- WORK INSTRUCTIONS -
In the entries below, find the line containing "Table 1. Alloys used in this study" and the line containing "Figure 1. Total". Copy those two lines and everything between them exactly, and only that.

- EXCERPTED DATA -
##########

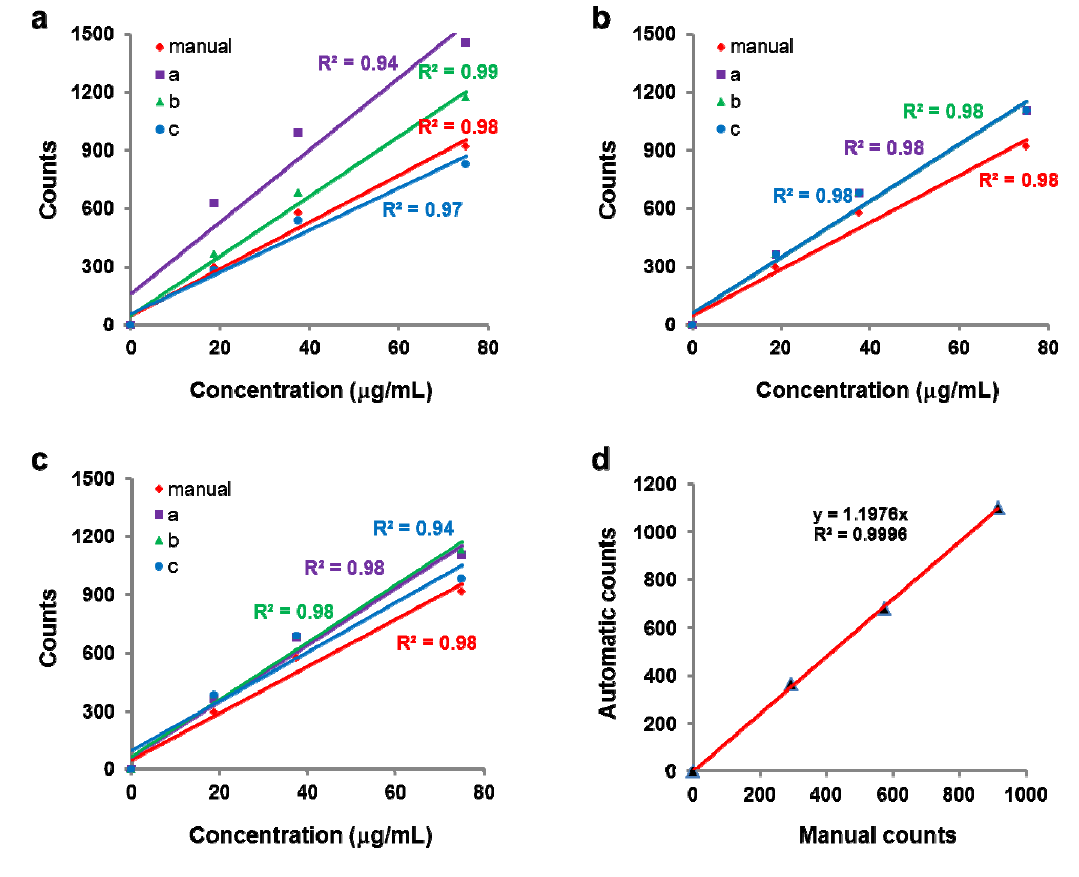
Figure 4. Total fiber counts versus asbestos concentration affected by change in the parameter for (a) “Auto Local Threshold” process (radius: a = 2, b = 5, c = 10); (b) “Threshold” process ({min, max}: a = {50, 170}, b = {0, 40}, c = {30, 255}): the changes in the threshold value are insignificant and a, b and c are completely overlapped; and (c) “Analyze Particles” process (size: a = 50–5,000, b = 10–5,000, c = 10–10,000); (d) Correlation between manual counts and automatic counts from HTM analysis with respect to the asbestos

##########

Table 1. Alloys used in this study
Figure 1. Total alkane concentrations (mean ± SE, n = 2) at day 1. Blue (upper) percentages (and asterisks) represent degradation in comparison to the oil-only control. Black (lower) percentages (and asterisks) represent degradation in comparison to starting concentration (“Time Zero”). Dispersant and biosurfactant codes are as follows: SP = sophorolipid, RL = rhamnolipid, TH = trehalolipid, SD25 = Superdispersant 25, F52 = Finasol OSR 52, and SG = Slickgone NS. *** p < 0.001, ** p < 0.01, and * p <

##########

- SOLUTION TO THE EXERCISE -
Table 1. Alloys used in this study
Figure 1. Total alkane concentrations (mean ± SE, n = 2) at day 1. Blue (upper) percentages (and asterisks) represent degradation in comparison to the oil-only control. Black (lower) percentages (and asterisks) represent degradation in comparison to starting concentration (“Time Zero”). Dispersant and biosurfactant codes are as follows: SP = sophorolipid, RL = rhamnolipid, TH = trehalolipid, SD25 = Superdispersant 25, F52 = Finasol OSR 52, and SG = Slickgone NS. *** p < 0.001, ** p < 0.01, and * p <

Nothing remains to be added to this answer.